Performance gap between vector<bool> and array

Question

I was trying to solve a coding problem in C++ which counts the number of prime numbers less than a non-negative number n.

So I first came up with some code:

int countPrimes(int n) {
    vector<bool> flag(n+1,1);
    for(int i =2;i<n;i++)
    {
        if(flag[i]==1)
            for(long j=i;i*j<n;j++)
                flag[i*j]=0;
    }
    int result=0;
    for(int i =2;i<n;i++)
        result+=flag[i];
    return result;
}

which takes 88 ms and uses 8.6 MB of memory. Then I changed my code into:

int countPrimes(int n) {
    // vector<bool> flag(n+1,1);
    bool flag[n+1] ;
    fill(flag,flag+n+1,true);
    for(int i =2;i<n;i++)
    {
        if(flag[i]==1)
            for(long j=i;i*j<n;j++)
                flag[i*j]=0;
    }
    int result=0;
    for(int i =2;i<n;i++)
        result+=flag[i];
    return result;
}

which takes 28 ms and 9.9 MB. I don't really understand why there is such a performance gap in both the running time and memory consumption. I have read relative questions like this one and that one but I am still confused.

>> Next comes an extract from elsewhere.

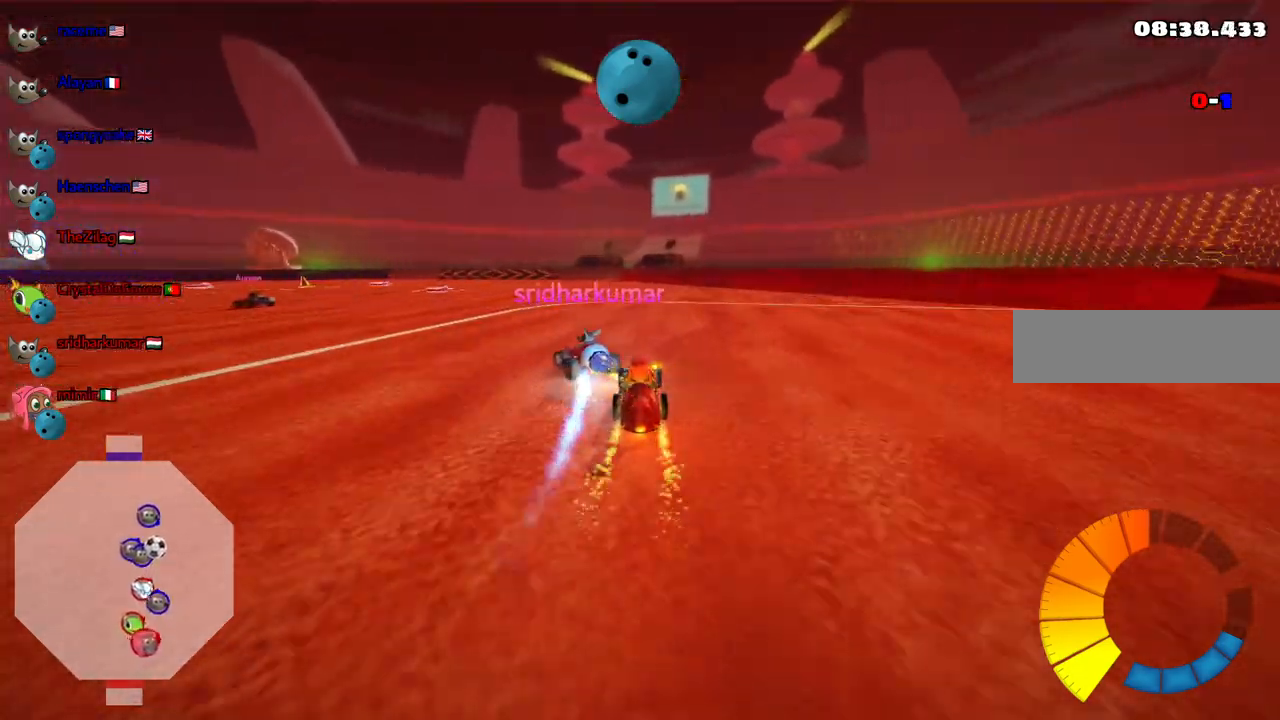
{"keys": ["down", "m", "right"], "events": [[33, "left", "down"], [83, "m", "down"], [167, "left", "up"], [167, "up", "up"], [267, "down", "down"], [367, "left", "down"], [417, "left", "up"], [450, "right", "down"]]}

EDIT: I reduced the running time to 40 ms with 11.5 MB of memory after replacing vector<bool> with vector<char>.

Answer 1

std::vector<bool> isn't like any other vector. The documentation says:

std::vector<bool> is a possibly space-efficient specialization of std::vector for the type bool.

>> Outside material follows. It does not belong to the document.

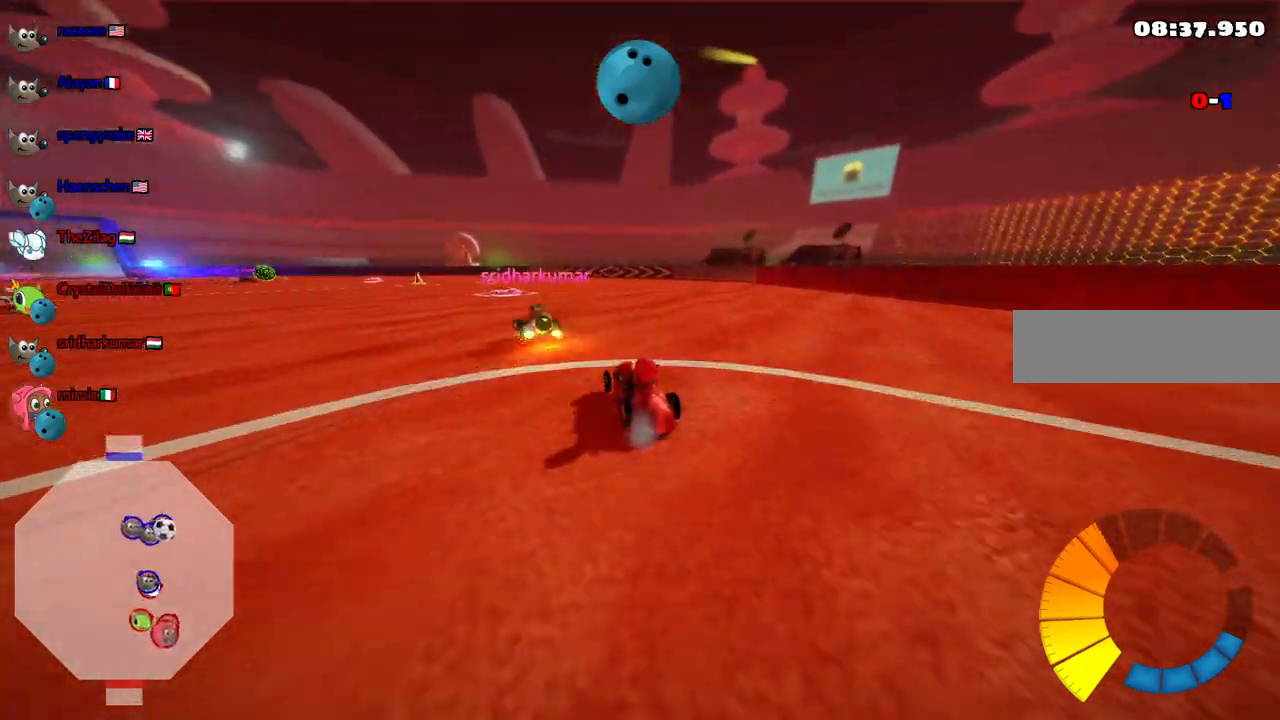
{"keys": ["left"], "events": [[183, "down", "up"], [183, "m", "up"], [267, "right", "up"], [333, "left", "down"]]}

That's why it may use up less memory than an array, because it might represent multiple boolean values with one byte, like a bitset. It also explains the performance difference, since accessing it isn't as simple anymore. According to the documentation, it doesn't even have to store it as a contiguous array.

Answer 2

std::vector<bool> is special case. It is specialized template. Each value is stored in single bit, so bit operations are needed. This memory compact but has couple drawbacks (like no way to have a pointer to bool inside this container).

Now bool flag[n+1]; compiler will usually allocate same memory in same manner as for char flag[n+1]; and it will do that on stack, not on heap.

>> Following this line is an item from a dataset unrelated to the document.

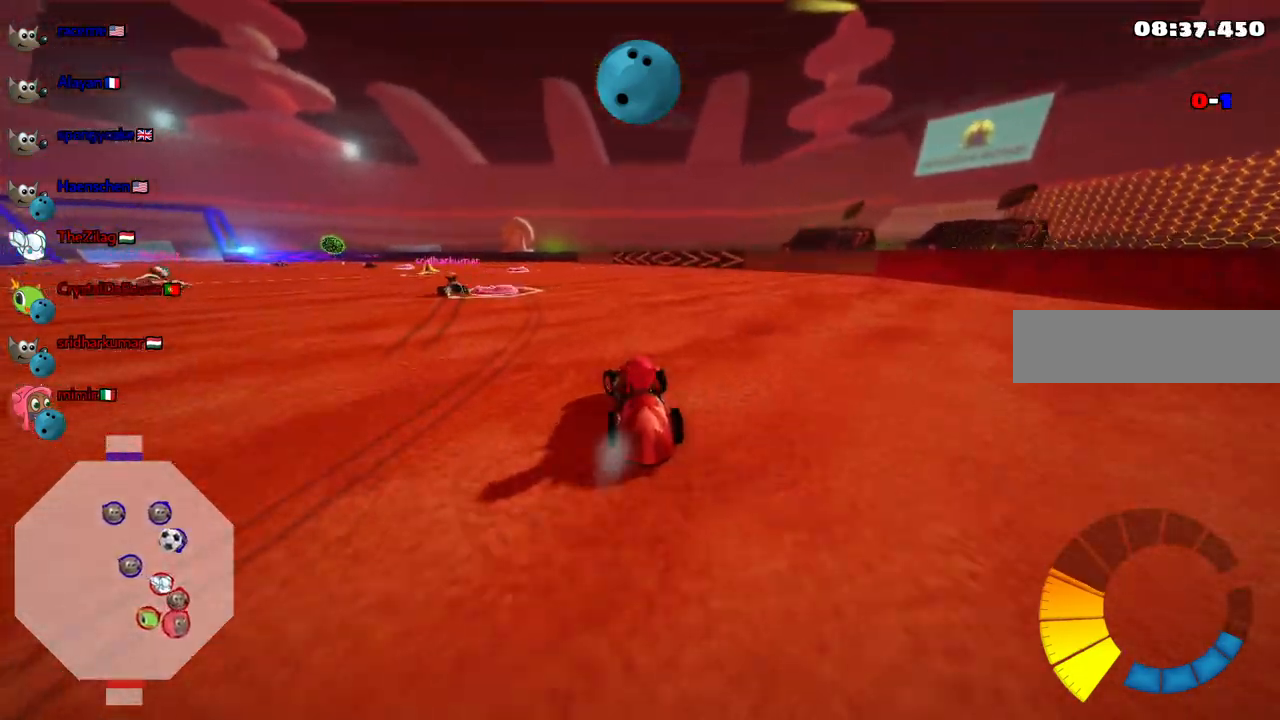
{"keys": ["left"]}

Now depending on page sizes, cache misses and i values one can be faster then other. It is hard to predict (for small n array will be faster, but for larger n result may change).

As an interesting experiment you can change std::vector<bool> to std::vector<char>. In this case you will have similar memory mapping as in case of array, but it will be located at heap not a stack.

Answer 3

I'd like to add some remarks to the good answers already posted.

• The performance differences between std::vector<bool> and std::vector<char> may vary (a lot) between different library implementations and different sizes of the vectors.

  See e.g. those quick benches: clang++ / libc++(LLVM) vs. g++ / libstdc++(GNU).

• This: bool flag[n+1]; declares a Variable Length Array, which (despites some performance advantages due to it beeing allocated in the stack) has never been part of the C++ standard, even if provided as an extension by some (C99 compliant) compilers.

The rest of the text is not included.